Um endpoint minúsculo /whoami prova que a rotação está mesmo acontecendo:
for i in {1..9}; do curl -s http://localhost:8080/whoami; echo; done
{"server":"a0988b503bdf"} # cópia 1
{"server":"da9800fda566"} # cópia 2
{"server":"e6299466c10c"} # cópia 3
{"server":"a0988b503bdf"} # cópia 1 de novo...
Short codes com Base62
O código precisa ser curto e único, então é gerado a partir de um alfabeto de 62 caracteres, dígitos mais minúsculas mais maiúsculas:
private const string Alphabet = "0123456789abcdefghijklmnopqrstuvwxyzABCDEFGHIJKLMNOPQRSTUVWXYZ";
public const int CodeLength = 7;
public string Generate()
{
var buffer = new char[CodeLength];
for (int i = 0; i < CodeLength; i++)
{
buffer[i] = Alphabet[Random.Shared.Next(Alphabet.Length)];
}
return new string(buffer);
}
Sete caracteres desse alfabeto cobrem cerca de 3,5 trilhões de códigos possíveis.
Por que Cassandra
Um URL shortener só faz um tipo de lookup: me dê a URL desse short code. O Cassandra foi feito exatamente para esse tipo de lookup e consegue espalhar os dados por muitas máquinas conforme cresce.
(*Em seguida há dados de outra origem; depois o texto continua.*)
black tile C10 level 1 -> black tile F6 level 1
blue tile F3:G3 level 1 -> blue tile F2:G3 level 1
É sinceramente exagero para um projeto tão pequeno, um único SQL database daria conta tranquilamente, mas o objetivo de construir isso era trabalhar de fato com o database que combina com a versão real do problema.
Adicionando um cache sem mexer em nada mais
Todo redirect iria ao database, mesmo que um link popular devolva exatamente a mesma resposta sempre. O Redis mantém os links quentes em memória, então cliques repetidos são respondidos na hora e o database fica em paz.
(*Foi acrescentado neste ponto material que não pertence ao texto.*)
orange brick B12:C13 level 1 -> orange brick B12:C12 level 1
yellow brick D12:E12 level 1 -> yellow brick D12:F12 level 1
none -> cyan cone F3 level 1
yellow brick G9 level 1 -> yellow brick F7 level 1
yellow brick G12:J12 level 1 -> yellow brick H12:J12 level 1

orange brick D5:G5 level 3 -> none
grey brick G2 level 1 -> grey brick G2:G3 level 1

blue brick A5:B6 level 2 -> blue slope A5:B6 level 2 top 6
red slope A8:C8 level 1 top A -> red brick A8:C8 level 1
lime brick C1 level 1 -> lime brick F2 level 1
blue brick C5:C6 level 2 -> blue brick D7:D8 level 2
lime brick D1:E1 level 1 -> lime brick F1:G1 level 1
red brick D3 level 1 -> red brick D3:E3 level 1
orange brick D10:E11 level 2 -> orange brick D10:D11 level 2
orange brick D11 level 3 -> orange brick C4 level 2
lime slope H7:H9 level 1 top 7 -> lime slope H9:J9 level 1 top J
A parte que mais gosto em como isso ficou: o cache é um decorator em volta da camada de database, não uma reescrita dela. CachedUrlStore implementa a mesma interface IUrlStore que o Cassandra store puro, consulta o Redis primeiro e só cai no database quando dá miss:
public async Task<ShortenedUrl?> GetByCodeAsync(string code)
{
var key = $"url:{code}";
var cached = await _cache.StringGetAsync(key);
if (cached.HasValue)
return JsonSerializer.Deserialize<ShortenedUrl>(cached!);
var entity = await _inner.GetByCodeAsync(code);
if (entity is null)
return null;
await _cache.StringSetAsync(key, JsonSerializer.Serialize(entity), Ttl);
return entity;
}
Alternar entre "só database" e "database mais cache" é uma mudança de uma linha em como os serviços são registrados. Nada que chama IUrlStore precisa saber ou se importar com qual dos dois está do outro lado.
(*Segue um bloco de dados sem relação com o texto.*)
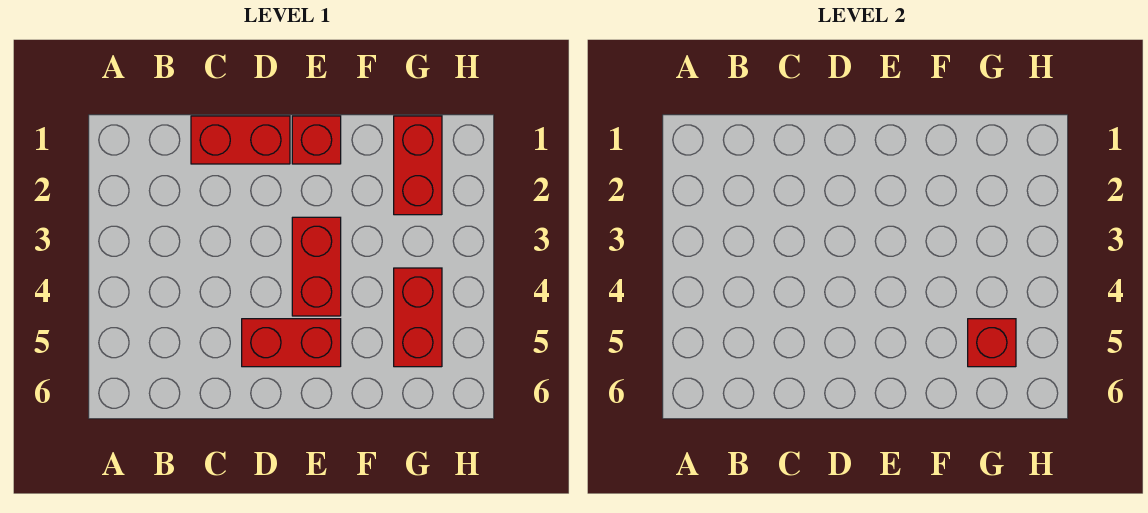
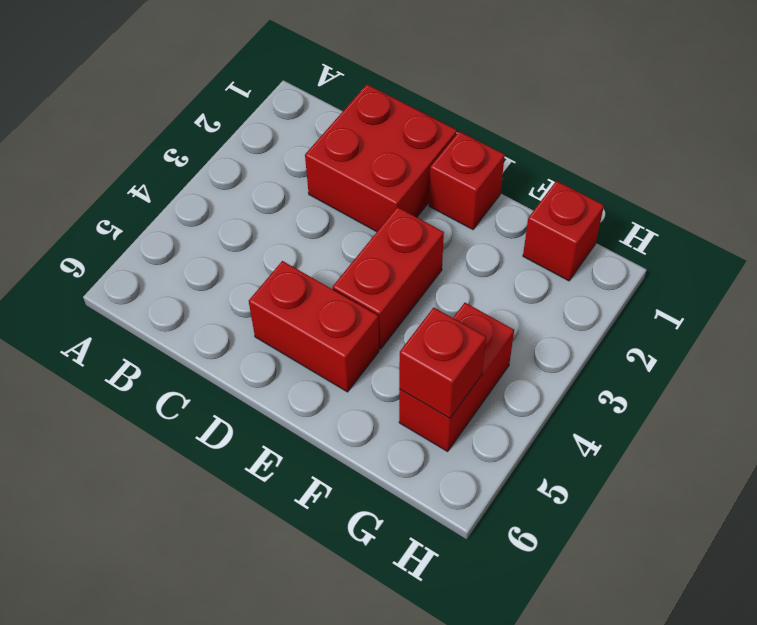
red brick C1:D1 level 1 -> red brick C1:D2 level 1
red brick G1:G2 level 1 -> red brick G1 level 1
301 vs 302, e por que isso importa aqui
Um redirect 301 é cacheado pelo navegador, o que é rápido, mas significa que nunca mais consigo contar cliques depois do primeiro. Um 302 sempre volta pelo meu servidor, um pouco mais lento, mas me deixa acompanhar cliques e mudar o destino depois, se precisar. Fiquei com o 302 para manter a possibilidade de analytics.
Levando o cache para o Azure
O Redis cache agora roda no Azure Cache for Redis em vez de um container local. O Azure cuida da manutenção, e eu ganho menos controle e um pouco de custo em troca. A conexão é só por TLS, a senha vive num secret store local em vez do repositório, e o acesso público tem que ser ligado de propósito, o que é o default certo.
O que estou tirando disso
Construir em vez de só assistir ao vídeo foi o que fez as peças realmente fixarem: como funcionam os short codes em Base62, como o Cassandra mantém lookups rápidos em escala, por que um cache vai na frente de um database e não no lugar dele, e por que manter a aplicação sem memória própria é o que torna o load balancing possível. O Docker Compose sobe as seis peças, três cópias da aplicação, Cassandra, Redis e nginx, com um comando só, o que por si já me ensinou mais sobre como essas peças se encaixam do que qualquer diagrama.
O próximo passo é levar o database em si para o cloud. O Azure Cosmos DB fala o protocolo do Cassandra, então isso deveria significar o mesmo código apontado para outro endereço, e eventualmente hospedar a própria aplicação no Azure Container Apps com autoscaling real em vez de três cópias fixas no meu laptop.